Paula Vázquez vuelve a ser uno de los rostros principales de la primera plana televisiva, sin embargo, durante un tiempo, la gallega decidió alejarse de los focos. En el año 2017, la presentadora sufrió una brutal campaña de acoso que le hizo retirarse temporalmente. Este jueves, desde El perro andaluz, decidió abrirse en canal y abordar el asunto, lanzando un mensaje sobre la importancia de la salud mental y, además, en lo personal, lamentó la actitud de sus compañeros en el peor momento de su vida.
«Hubo una campaña de desprestigio muy importante y yo decidí que estaba harta de la tele», arrancaba la comunicadora. Vázquez lamentó entonces con Manu Sánchez la reacción que hubo en la industria: «También voy a decir que me faltó ver compañeros que saliesen a apoyarme«, decía.
De hecho, la presentadora desveló que en la actualidad continúa sufriendo el descrédito de algunos compañeros: «De repente, el acoso fue brutal y no vi que nadie… Todo lo contrario, todavía hoy recibo por alguna persona de la profesión, reuniones en donde, y esto me duele mucho, sobre todo de las mujeres, dicen cosas que son denunciables sobre mí y que no se basan más que en aquella campaña de desprestigio que hubo hacia mí».
«Todavía hoy lo escucho, yo no he hecho otra vida más que estar en la tele. Yo no sabía hacer otra cosa», concluía.
Hay un miedo del que casi nunca se habla en televisión: el día en que deja de sonar el teléfono.

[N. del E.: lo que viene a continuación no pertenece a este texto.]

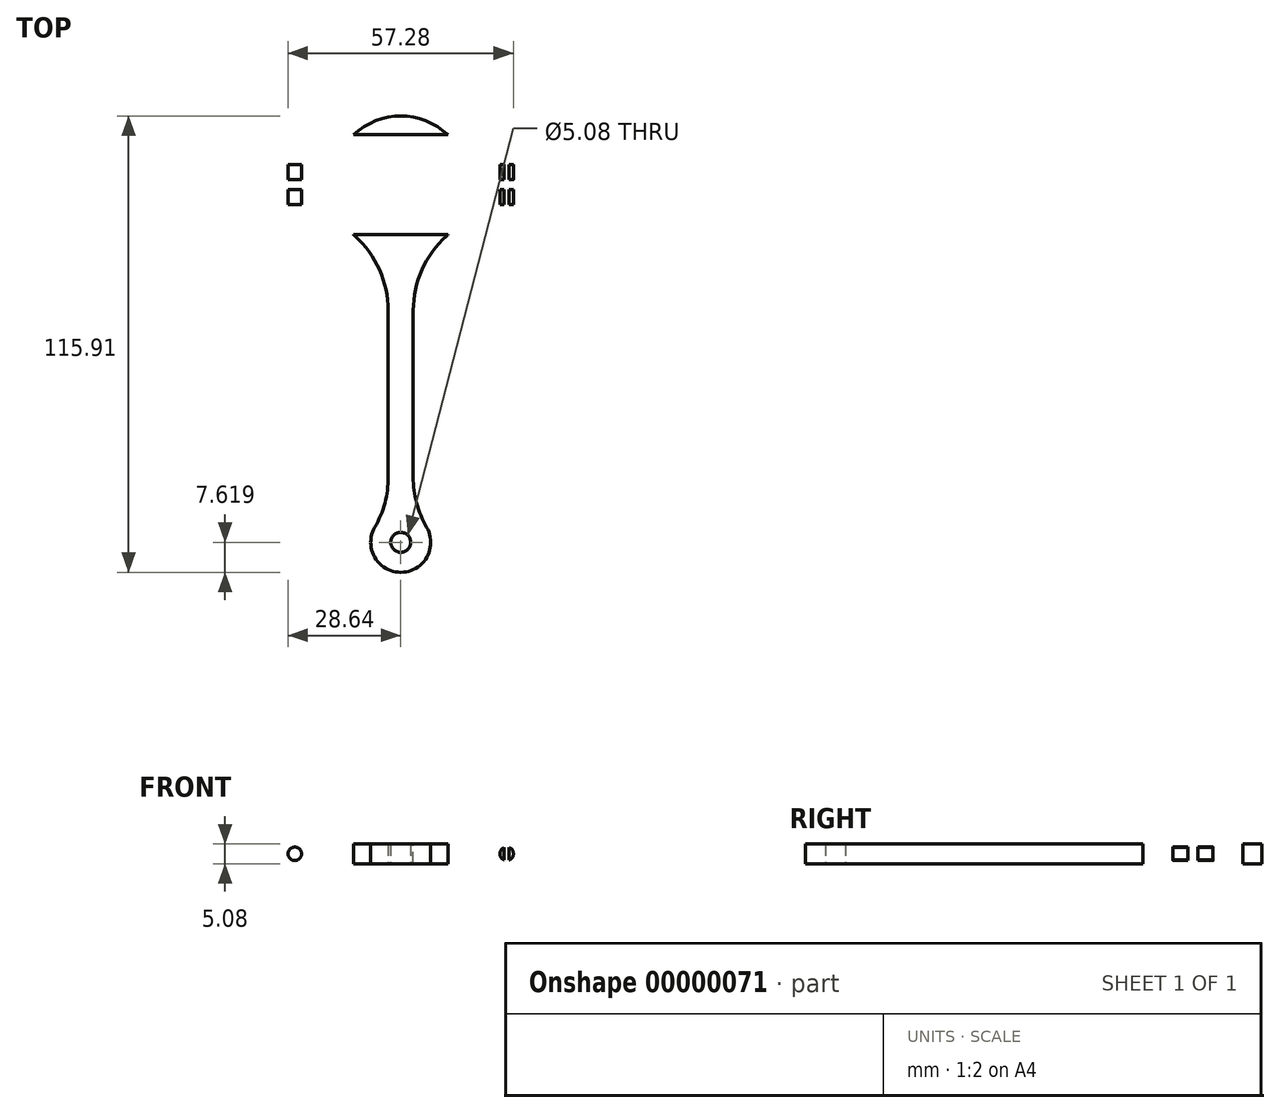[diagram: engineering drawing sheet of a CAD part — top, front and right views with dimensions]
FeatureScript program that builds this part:
annotation { "Feature Type Name" : "Feature", "Feature Type Description" : "" }
export const myFeature = defineFeature(function(context is Context, id is Id, definition is map)
    precondition{}
    {
        {
            var Q0;
            Q0=qCreatedBy(makeId("Top.planeOp"),FACE);
            var sketch = newSketch(context, id + "F0", { "sketchPlane" : qUnion([Q0])});
            skCircle(sketch, "E0", {"center": v(0, 0) * mm, "radius": 11.11 * mm});
            skCircle(sketch, "E1", {"center": v(0, 0) * mm, "radius": 17.46 * mm});
            skLineSegment(sketch, "E2.rect.top", {"start": v(-3.17, -93.37) * mm, "end": v(3.18, -93.37) * mm});
            skLineSegment(sketch, "E2.rect.left", {"start": v(-3.17, -17.17) * mm, "end": v(-3.17, -93.37) * mm});
            skLineSegment(sketch, "E2.rect.right", {"start": v(3.18, -17.17) * mm, "end": v(3.18, -93.37) * mm});
            skPoint(sketch, "E2.rect.middle", {"position": v(0, -55.27) * mm});
            skLineSegment(sketch, "E3", {"start": v(0, 0) * mm, "end": v(11.11, 0) * mm, "construction": true});
            skLineSegment(sketch, "E4", {"start": v(0, 0) * mm, "end": v(0, 11.11) * mm, "construction": true});
            skLineSegment(sketch, "E5", {"start": v(-11.04, 1.27) * mm, "end": v(-35.76, 1.27) * mm});
            skLineSegment(sketch, "E6", {"start": v(-35.76, 1.27) * mm, "end": v(-35.76, 5.08) * mm});
            skLineSegment(sketch, "E7", {"start": v(-35.76, 5.08) * mm, "end": v(-16.7, 5.08) * mm});
            skLineSegment(sketch, "E8.0.MirrorCS", {"start": v(35.76, 5.08) * mm, "end": v(16.7, 5.08) * mm});
            skLineSegment(sketch, "E8.1.MirrorCS", {"start": v(35.76, 1.27) * mm, "end": v(35.76, 5.08) * mm});
            skLineSegment(sketch, "E8.2.MirrorCS", {"start": v(11.04, 1.27) * mm, "end": v(35.76, 1.27) * mm});
            skLineSegment(sketch, "E9.0.MirrorCS", {"start": v(-35.76, -5.08) * mm, "end": v(-16.7, -5.08) * mm});
            skLineSegment(sketch, "E9.1.MirrorCS", {"start": v(-35.76, -1.27) * mm, "end": v(-35.76, -5.08) * mm});
            skLineSegment(sketch, "E9.2.MirrorCS", {"start": v(-11.04, -1.27) * mm, "end": v(-35.76, -1.27) * mm});
            skLineSegment(sketch, "E9.3.MirrorCS", {"start": v(35.76, -1.27) * mm, "end": v(35.76, -5.08) * mm});
            skLineSegment(sketch, "E9.4.MirrorCS", {"start": v(35.76, -5.08) * mm, "end": v(16.7, -5.08) * mm});
            skLineSegment(sketch, "E9.5.MirrorCS", {"start": v(11.04, -1.27) * mm, "end": v(35.76, -1.27) * mm});
            skSolve(sketch);
        }
        {
            var Q0;
            {var subQ3=sQuery(id+"F0.wireOp",EDGE,"E0");var subQ6=sQuery(id+"F0.wireOp",EDGE,"E9.2.MirrorCS");var subQ8=makeQuery(id+"F0.imprint","INTERSECT",VERTEX,{"derivedFrom":[subQ3,subQ6]});Q0=makeQuery(id+"F0.imprint","IMPRINT",FACE,{"disambiguationData":[TD([[makeQuery(id+"F0.imprint","IMPRINT",EDGE,{"disambiguationData":[TD([[subQ8,-1.0]])],"derivedFrom":subQ3}),-1.0]])]});}
            var Q1;
            Q1=makeQuery(id+"F0.imprint","IMPRINT",FACE,{"disambiguationData":[TD([[makeQuery(id+"F0.imprint","IMPRINT",EDGE,{"derivedFrom":sQuery(id+"F0.wireOp",EDGE,"E2.rect.top")}),1.0]])]});
            var Q2;
            {var subQ4=sQuery(id+"F0.wireOp",EDGE,"E9.0.MirrorCS");Q2=makeQuery(id+"F0.imprint","IMPRINT",FACE,{"disambiguationData":[TD([[makeQuery(id+"F0.imprint","IMPRINT",EDGE,{"derivedFrom":subQ4}),1.0]])]});}
            var Q3;
            {var subQ1=sQuery(id+"F0.wireOp",EDGE,"E6");Q3=makeQuery(id+"F0.imprint","IMPRINT",FACE,{"disambiguationData":[TD([[makeQuery(id+"F0.imprint","IMPRINT",EDGE,{"derivedFrom":subQ1}),-1.0]])]});}
            var Q4;
            {var subQ3=sQuery(id+"F0.wireOp",EDGE,"E0");var subQ5=sQuery(id+"F0.wireOp",EDGE,"E5");var subQ7=makeQuery(id+"F0.imprint","INTERSECT",VERTEX,{"derivedFrom":[subQ3,subQ5]});Q4=makeQuery(id+"F0.imprint","IMPRINT",FACE,{"disambiguationData":[TD([[makeQuery(id+"F0.imprint","IMPRINT",EDGE,{"disambiguationData":[TD([[subQ7,1.0]])],"derivedFrom":subQ3}),-1.0]])]});}
            var Q5;
            {var subQ4=sQuery(id+"F0.wireOp",EDGE,"E8.0.MirrorCS");Q5=makeQuery(id+"F0.imprint","IMPRINT",FACE,{"disambiguationData":[TD([[makeQuery(id+"F0.imprint","IMPRINT",EDGE,{"derivedFrom":subQ4}),1.0]])]});}
            var Q6;
            {var subQ3=sQuery(id+"F0.wireOp",EDGE,"E9.3.MirrorCS");Q6=makeQuery(id+"F0.imprint","IMPRINT",FACE,{"disambiguationData":[TD([[makeQuery(id+"F0.imprint","IMPRINT",EDGE,{"derivedFrom":subQ3}),-1.0]])]});}
            extrude(context, id + "F1", {"entities" : qUnion([Q0, Q1, Q2, Q3, Q4, Q5, Q6]), "depth" : 12.7 * mm, "symmetric" : true});
        }
        {
            var Q0;
            Q0=makeQuery(id+"F1.opExtrude","SWEPT_EDGE",EDGE,{"disambiguationData":[OSD([sQuery(id+"F0.wireOp",EDGE,"E1"),sQuery(id+"F0.wireOp",EDGE,"E2.rect.left")])]});
            var Q1;
            Q1=makeQuery(id+"F1.opExtrude","SWEPT_EDGE",EDGE,{"disambiguationData":[OSD([sQuery(id+"F0.wireOp",EDGE,"E1"),sQuery(id+"F0.wireOp",EDGE,"E2.rect.right")])]});
            fillet(context, id + "F2", {"entities" : qUnion([Q0, Q1]), "radius" : 25.4 * mm, "tangentPropagation" : true, "allowEdgeOverflow" : false});
        }
        {
            var Q0;
            Q0=makeQuery(id+"F1.opExtrude","SWEPT_EDGE",EDGE,{"disambiguationData":[OSD([sQuery(id+"F0.wireOp",EDGE,"E1"),sQuery(id+"F0.wireOp",EDGE,"E9.0.MirrorCS")])]});
            var Q1;
            Q1=makeQuery(id+"F1.opExtrude","SWEPT_EDGE",EDGE,{"disambiguationData":[OSD([sQuery(id+"F0.wireOp",EDGE,"E1"),sQuery(id+"F0.wireOp",EDGE,"E7")])]});
            var Q2;
            Q2=makeQuery(id+"F1.opExtrude","SWEPT_EDGE",EDGE,{"disambiguationData":[OSD([sQuery(id+"F0.wireOp",EDGE,"E1"),sQuery(id+"F0.wireOp",EDGE,"E8.0.MirrorCS")])]});
            var Q3;
            Q3=makeQuery(id+"F1.opExtrude","SWEPT_EDGE",EDGE,{"disambiguationData":[OSD([sQuery(id+"F0.wireOp",EDGE,"E1"),sQuery(id+"F0.wireOp",EDGE,"E9.4.MirrorCS")])]});
            var Q4;
            Q4=makeQuery(id+"F1.opExtrude","SWEPT_EDGE",EDGE,{"disambiguationData":[OSD([sQuery(id+"F0.wireOp",EDGE,"E0"),sQuery(id+"F0.wireOp",EDGE,"E5")])]});
            var Q5;
            Q5=makeQuery(id+"F1.opExtrude","SWEPT_EDGE",EDGE,{"disambiguationData":[OSD([sQuery(id+"F0.wireOp",EDGE,"E0"),sQuery(id+"F0.wireOp",EDGE,"E9.2.MirrorCS")])]});
            var Q6;
            Q6=makeQuery(id+"F1.opExtrude","SWEPT_EDGE",EDGE,{"disambiguationData":[OSD([sQuery(id+"F0.wireOp",EDGE,"E0"),sQuery(id+"F0.wireOp",EDGE,"E8.2.MirrorCS")])]});
            var Q7;
            Q7=makeQuery(id+"F1.opExtrude","SWEPT_EDGE",EDGE,{"disambiguationData":[OSD([sQuery(id+"F0.wireOp",EDGE,"E0"),sQuery(id+"F0.wireOp",EDGE,"E9.5.MirrorCS")])]});
            fillet(context, id + "F3", {"entities" : qUnion([Q0, Q1, Q2, Q3, Q4, Q5, Q6, Q7]), "radius" : 5.08 * mm, "tangentPropagation" : true, "allowEdgeOverflow" : false});
        }
        {
            var Q0;
            Q0=qCreatedBy(makeId("Front.planeOp"),FACE);
            var sketch = newSketch(context, id + "F4", { "sketchPlane" : qUnion([Q0])});
            skLineSegment(sketch, "E10.rect.bottom", {"start": v(35.76, -6.35) * mm, "end": v(-35.76, -6.35) * mm});
            skLineSegment(sketch, "E10.rect.top", {"start": v(35.76, 6.35) * mm, "end": v(-35.76, 6.35) * mm});
            skLineSegment(sketch, "E10.rect.left", {"start": v(35.76, -6.35) * mm, "end": v(35.76, 6.35) * mm});
            skLineSegment(sketch, "E10.rect.right", {"start": v(-35.76, -6.35) * mm, "end": v(-35.76, 6.35) * mm});
            skPoint(sketch, "E10.rect.middle", {"position": v(0, 0) * mm});
            skArc(sketch, "E11", {"start": v(23.26, -4.14) * mm, "mid": v(32.45, 0) * mm, "end": v(23.26, 4.14) * mm});
            skCircle(sketch, "E12", {"center": v(26.92, 0) * mm, "radius": 1.71 * mm});
            skLineSegment(sketch, "E13", {"start": v(0, 0) * mm, "end": v(0, 6.35) * mm, "construction": true});
            skLineSegment(sketch, "E14", {"start": v(19.05, -2.54) * mm, "end": v(0, -2.54) * mm});
            skLineSegment(sketch, "E15", {"start": v(0, 0) * mm, "end": v(35.76, 0) * mm, "construction": true});
            skLineSegment(sketch, "E16.0.MirrorCS", {"start": v(19.05, 2.54) * mm, "end": v(0, 2.54) * mm});
            skPoint(sketch, "E17.visualSharp", {"position": v(22.02, -2.54) * mm});
            skArc(sketch, "E17.filletArc", {"start": v(23.26, -4.14) * mm, "mid": v(21.3, -2.95) * mm, "end": v(19.05, -2.54) * mm});
            skPoint(sketch, "E18.visualSharp", {"position": v(22.02, 2.54) * mm});
            skArc(sketch, "E18.filletArc", {"start": v(19.05, 2.54) * mm, "mid": v(21.3, 2.95) * mm, "end": v(23.26, 4.14) * mm});
            skLineSegment(sketch, "E19.0.MirrorCS", {"start": v(-19.05, 2.54) * mm, "end": v(0, 2.54) * mm});
            skLineSegment(sketch, "E19.1.MirrorCS", {"start": v(-19.05, -2.54) * mm, "end": v(0, -2.54) * mm});
            skArc(sketch, "E19.2.MirrorCS", {"start": v(-23.26, -4.14) * mm, "mid": v(-21.3, -2.95) * mm, "end": v(-19.05, -2.54) * mm});
            skArc(sketch, "E19.3.MirrorCS", {"start": v(-19.05, 2.54) * mm, "mid": v(-21.3, 2.95) * mm, "end": v(-23.26, 4.14) * mm});
            skCircle(sketch, "E19.4.MirrorC", {"center": v(-26.92, 0) * mm, "radius": 1.71 * mm});
            skArc(sketch, "E19.5.MirrorCS", {"start": v(-23.26, -4.14) * mm, "mid": v(-32.45, 0) * mm, "end": v(-23.26, 4.14) * mm});
            skLineSegment(sketch, "E20.rect.bottom", {"start": v(-27.56, -2.54) * mm, "end": v(-26.29, -2.54) * mm});
            skLineSegment(sketch, "E20.rect.top", {"start": v(-27.56, 2.54) * mm, "end": v(-26.29, 2.54) * mm});
            skLineSegment(sketch, "E20.rect.left", {"start": v(-27.56, -2.54) * mm, "end": v(-27.56, 2.54) * mm});
            skLineSegment(sketch, "E20.rect.right", {"start": v(-26.29, -2.54) * mm, "end": v(-26.29, 2.54) * mm});
            skLineSegment(sketch, "E21.rect.bottom", {"start": v(26.29, -2.54) * mm, "end": v(27.56, -2.54) * mm});
            skLineSegment(sketch, "E21.rect.top", {"start": v(26.29, 2.54) * mm, "end": v(27.56, 2.54) * mm});
            skLineSegment(sketch, "E21.rect.left", {"start": v(26.29, -2.54) * mm, "end": v(26.29, 2.54) * mm});
            skLineSegment(sketch, "E21.rect.right", {"start": v(27.56, -2.54) * mm, "end": v(27.56, 2.54) * mm});
            skSolve(sketch);
        }
        {
            var Q0;
            Q0 = qSketchRegion(id + "F4", true);
            extrude(context, id + "F5", {"entities" : qUnion([Q0]), "operationType" : NewBodyOperationType.REMOVE, "oppositeDirection" : true, "depth" : 254 * mm, "symmetric" : true});
        }
        {
            var Q0;
            Q0=makeQuery(id+"F4.imprint","IMPRINT",FACE,{"disambiguationData":[TD([[makeQuery(id+"F4.imprint","IMPRINT",EDGE,{"derivedFrom":sQuery(id+"F4.wireOp",EDGE,"E12")}),1.0]])]});
            var Q1;
            Q1=makeQuery(id+"F4.imprint","IMPRINT",FACE,{"disambiguationData":[TD([[makeQuery(id+"F4.imprint","IMPRINT",EDGE,{"derivedFrom":sQuery(id+"F4.wireOp",EDGE,"E19.4.MirrorC")}),-1.0]])]});
            var Q2;
            {var subQ3=sQuery(id+"F4.wireOp",EDGE,"E20.rect.top");Q2=makeQuery(id+"F4.imprint","IMPRINT",FACE,{"disambiguationData":[TD([[makeQuery(id+"F4.imprint","IMPRINT",EDGE,{"derivedFrom":subQ3}),-1.0]])]});}
            var Q3;
            {var subQ3=sQuery(id+"F4.wireOp",EDGE,"E20.rect.bottom");Q3=makeQuery(id+"F4.imprint","IMPRINT",FACE,{"disambiguationData":[TD([[makeQuery(id+"F4.imprint","IMPRINT",EDGE,{"derivedFrom":subQ3}),1.0]])]});}
            var Q4;
            {var subQ3=sQuery(id+"F4.wireOp",EDGE,"E21.rect.bottom");Q4=makeQuery(id+"F4.imprint","IMPRINT",FACE,{"disambiguationData":[TD([[makeQuery(id+"F4.imprint","IMPRINT",EDGE,{"derivedFrom":subQ3}),1.0]])]});}
            var Q5;
            {var subQ0=sQuery(id+"F4.wireOp",EDGE,"E21.rect.left");var subQ1=sQuery(id+"F4.wireOp",EDGE,"E12");var subQ3=makeQuery(id+"F4.imprint","INTERSECT",VERTEX,{"disambiguationData":[OD(0.0)],"derivedFrom":[subQ1,subQ0]});Q5=makeQuery(id+"F4.imprint","IMPRINT",FACE,{"disambiguationData":[TD([[makeQuery(id+"F4.imprint","IMPRINT",EDGE,{"disambiguationData":[TD([[subQ3,-1.0]])],"derivedFrom":subQ1}),1.0]])]});}
            var Q6;
            {var subQ0=sQuery(id+"F4.wireOp",EDGE,"E21.rect.right");var subQ1=sQuery(id+"F4.wireOp",EDGE,"E12");var subQ3=makeQuery(id+"F4.imprint","INTERSECT",VERTEX,{"disambiguationData":[OD(0.0)],"derivedFrom":[subQ1,subQ0]});Q6=makeQuery(id+"F4.imprint","IMPRINT",FACE,{"disambiguationData":[TD([[makeQuery(id+"F4.imprint","IMPRINT",EDGE,{"disambiguationData":[TD([[subQ3,1.0]])],"derivedFrom":subQ1}),1.0]])]});}
            var Q7;
            {var subQ3=sQuery(id+"F4.wireOp",EDGE,"E21.rect.top");Q7=makeQuery(id+"F4.imprint","IMPRINT",FACE,{"disambiguationData":[TD([[makeQuery(id+"F4.imprint","IMPRINT",EDGE,{"derivedFrom":subQ3}),-1.0]])]});}
            var Q8;
            {var subQ0=sQuery(id+"F4.wireOp",EDGE,"E20.rect.right");var subQ1=sQuery(id+"F4.wireOp",EDGE,"E19.4.MirrorC");var subQ3=makeQuery(id+"F4.imprint","INTERSECT",VERTEX,{"disambiguationData":[OD(0.0)],"derivedFrom":[subQ1,subQ0]});Q8=makeQuery(id+"F4.imprint","IMPRINT",FACE,{"disambiguationData":[TD([[makeQuery(id+"F4.imprint","IMPRINT",EDGE,{"disambiguationData":[TD([[subQ3,-1.0]])],"derivedFrom":subQ1}),-1.0]])]});}
            var Q9;
            {var subQ0=sQuery(id+"F4.wireOp",EDGE,"E20.rect.left");var subQ1=sQuery(id+"F4.wireOp",EDGE,"E19.4.MirrorC");var subQ3=makeQuery(id+"F4.imprint","INTERSECT",VERTEX,{"disambiguationData":[OD(0.0)],"derivedFrom":[subQ1,subQ0]});Q9=makeQuery(id+"F4.imprint","IMPRINT",FACE,{"disambiguationData":[TD([[makeQuery(id+"F4.imprint","IMPRINT",EDGE,{"disambiguationData":[TD([[subQ3,1.0]])],"derivedFrom":subQ1}),-1.0]])]});}
            extrude(context, id + "F6", {"entities" : qUnion([Q0, Q1, Q2, Q3, Q4, Q5, Q6, Q7, Q8, Q9]), "operationType" : NewBodyOperationType.REMOVE, "oppositeDirection" : true, "depth" : 25.4 * mm, "symmetric" : true});
        }
        {
            var Q0;
            Q0=makeQuery(id+"F5.boolean.opBoolean","COPY",FACE,{"disambiguationData":[OD(1.0)],"derivedFrom":makeQuery(id+"F5.opExtrude","SWEPT_FACE",FACE,{"disambiguationData":[OSD([sQuery(id+"F4.wireOp",EDGE,"E14"),sQuery(id+"F4.wireOp",EDGE,"E19.1.MirrorCS")])]})});
            var sketch = newSketch(context, id + "F7", { "sketchPlane" : qUnion([Q0])});
            skCircle(sketch, "E22", {"center": v(0, 90.83) * mm, "radius": 2.54 * mm});
            skCircle(sketch, "E23", {"center": v(0, 90.83) * mm, "radius": 7.62 * mm});
            skSolve(sketch);
        }
        {
            var Q0;
            Q0 = qSketchRegion(id + "F7", true);
            var Q1;
            Q1=makeQuery(id+"F5.boolean.opBoolean","COPY",FACE,{"disambiguationData":[OD(1.0)],"derivedFrom":makeQuery(id+"F5.opExtrude","SWEPT_FACE",FACE,{"disambiguationData":[OSD([sQuery(id+"F4.wireOp",EDGE,"E16.0.MirrorCS"),sQuery(id+"F4.wireOp",EDGE,"E19.0.MirrorCS")])]})});
            extrude(context, id + "F8", {"entities" : qUnion([Q0]), "operationType" : NewBodyOperationType.ADD, "endBound" : BoundingType.UP_TO_SURFACE, "oppositeDirection" : true, "endBoundEntityFace" : qUnion([Q1]), "depth" : 25.4 * mm});
        }
        {
            var Q0;
            Q0=makeQuery(id+"F7.imprint","IMPRINT",FACE,{"disambiguationData":[TD([[makeQuery(id+"F7.imprint","IMPRINT",EDGE,{"derivedFrom":sQuery(id+"F7.wireOp",EDGE,"E22")}),1.0]])]});
            extrude(context, id + "F9", {"entities" : qUnion([Q0]), "operationType" : NewBodyOperationType.REMOVE, "endBound" : BoundingType.UP_TO_NEXT, "oppositeDirection" : true, "depth" : 25.4 * mm});
        }
        {
            var Q0;
            Q0=makeQuery(id+"F8.boolean.opBoolean","INTERSECT",EDGE,{"derivedFrom":[makeQuery(id+"F1.opExtrude","SWEPT_FACE",FACE,{"disambiguationData":[OSD([sQuery(id+"F0.wireOp",EDGE,"E2.rect.right")])]}),makeQuery(id+"F8.opExtrude","SWEPT_FACE",FACE,{"disambiguationData":[OSD([sQuery(id+"F7.wireOp",EDGE,"E23")])]})]});
            var Q1;
            Q1=makeQuery(id+"F8.boolean.opBoolean","INTERSECT",EDGE,{"derivedFrom":[makeQuery(id+"F1.opExtrude","SWEPT_FACE",FACE,{"disambiguationData":[OSD([sQuery(id+"F0.wireOp",EDGE,"E2.rect.left")])]}),makeQuery(id+"F8.opExtrude","SWEPT_FACE",FACE,{"disambiguationData":[OSD([sQuery(id+"F7.wireOp",EDGE,"E23")])]})]});
            fillet(context, id + "F10", {"entities" : qUnion([Q0, Q1]), "radius" : 25.4 * mm, "tangentPropagation" : true, "allowEdgeOverflow" : false});
        }
    });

Hay historias que merecen ser escuchadas. Esta es una de ellas.#ElPerroAndaluzTVE pic.twitter.com/tcnec4qQ6M
— El Perro Andaluz (@PerroAndaluzTVE) July 9, 2026
La campaña de acoso contra Paula Vázquez
Paula Vázquez ha vuelto a recordar en El perro andaluz uno de los episodios más difíciles de su vida pública: la campaña de odio que sufrió en redes sociales tras publicar un comentario sobre los incendios de Galicia en octubre de 2017. La presentadora ha reconocido en varias ocasiones que aquel episodio cambió por completo su relación con las redes y le hizo descubrir una cara de internet que hasta entonces desconocía.
Todo comenzó cuando escribió un mensaje en Twitter en el que criticaba la respuesta del Gobierno durante los incendios que arrasaban Galicia, comparándola con el despliegue que se había producido durante el conflicto catalán. «Tendríamos que haber quemado banderas en Galicia a ver si así venían corriendo los muy patriotas«, escribió. Sin embargo, el mensaje fue interpretado por algunos como una burla hacia las víctimas de los incendios, algo que ella siempre ha negado. «¿Cómo me voy a reír yo de los gallegos? Si soy gallega», explicó meses después en Salvados, insistiendo en que su crítica iba dirigida a la gestión política de la crisis.
A partir de ese momento comenzó una auténtica avalancha de mensajes de odio. Entre miles de insultos recibió amenazas de muerte y comentarios de extrema violencia, como el de un usuario que escribió: «¿Y qué tal si te echamos un poco de gasolina en el coño y te metemos fuego?«. La situación llevó a Vázquez a denunciar tanto al autor de ese mensaje como la campaña de acoso que, según defendió, se había generado tras la difusión de informaciones falsas sobre su tuit.
Meses después, Salvados reunió a Paula Vázquez con ese usuario, llamado Antonio, en un intento de analizar el fenómeno del odio en internet. El hombre admitió que nunca le habría dicho aquello en persona y reconoció que utilizó un lenguaje tan agresivo porque «si hubiera sido más suave no lo habría leído nadie». La presentadora confesó que le sorprendió encontrarse «con una persona normal» y no con el perfil que había imaginado, aunque dejó claro que eso no justificaba lo ocurrido. «Te avergüenza reconocer que alguien piense eso de ti», llegó a decir sobre el impacto psicológico que tuvo aquella campaña.
Con el paso de los años, Paula Vázquez ha seguido hablando de aquella experiencia. «Fue muy deprimente darte cuenta de que hay gente que te odia«, confesó recientemente, recordando que incluso llegó a recibir fotografías de una pistola apuntando hacia su casa, lo que le hizo sentirse realmente amenazada. «Hubo momentos muy duros, difíciles, de sentirme amenazada», reconoció.